● Exercise material
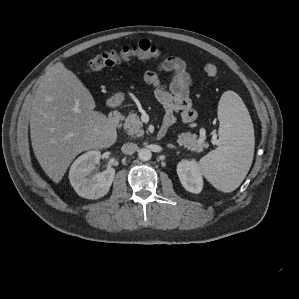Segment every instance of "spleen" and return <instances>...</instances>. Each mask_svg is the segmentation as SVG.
Returning a JSON list of instances; mask_svg holds the SVG:
<instances>
[{"instance_id": "obj_1", "label": "spleen", "mask_w": 299, "mask_h": 299, "mask_svg": "<svg viewBox=\"0 0 299 299\" xmlns=\"http://www.w3.org/2000/svg\"><path fill=\"white\" fill-rule=\"evenodd\" d=\"M219 144L199 162L201 173L222 192L236 190L246 177L254 155V129L242 99L226 91L218 105Z\"/></svg>"}]
</instances>
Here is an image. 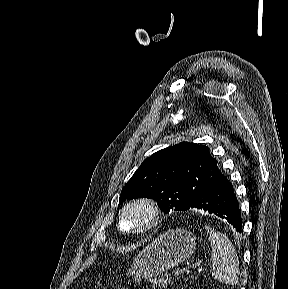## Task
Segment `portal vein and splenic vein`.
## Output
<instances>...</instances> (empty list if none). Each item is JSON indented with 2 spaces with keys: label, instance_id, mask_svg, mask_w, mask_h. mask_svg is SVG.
<instances>
[{
  "label": "portal vein and splenic vein",
  "instance_id": "obj_1",
  "mask_svg": "<svg viewBox=\"0 0 288 289\" xmlns=\"http://www.w3.org/2000/svg\"><path fill=\"white\" fill-rule=\"evenodd\" d=\"M188 270H189V268L187 266L182 267L174 273V276L179 275V274H184L185 272H188Z\"/></svg>",
  "mask_w": 288,
  "mask_h": 289
}]
</instances>
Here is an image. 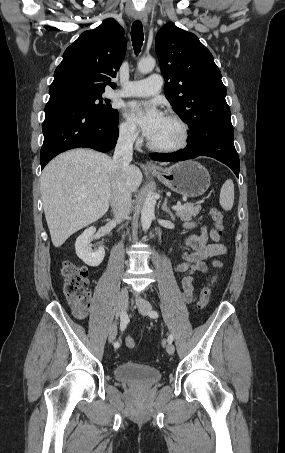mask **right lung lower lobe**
Returning <instances> with one entry per match:
<instances>
[{
  "mask_svg": "<svg viewBox=\"0 0 285 453\" xmlns=\"http://www.w3.org/2000/svg\"><path fill=\"white\" fill-rule=\"evenodd\" d=\"M42 130L41 169L53 157L69 149L86 147L100 152L113 149L118 138V116L101 119L76 100L53 95L45 106Z\"/></svg>",
  "mask_w": 285,
  "mask_h": 453,
  "instance_id": "1",
  "label": "right lung lower lobe"
}]
</instances>
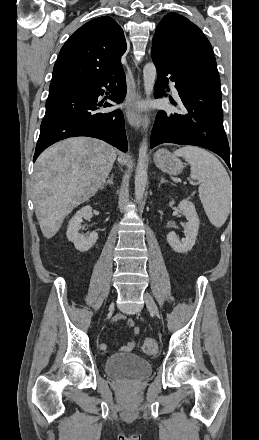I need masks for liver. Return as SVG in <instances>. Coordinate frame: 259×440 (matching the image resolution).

● Job
How many lines in the entries above contain the string "portal" with matching case? Reply with the number only.

● Answer for this exercise
2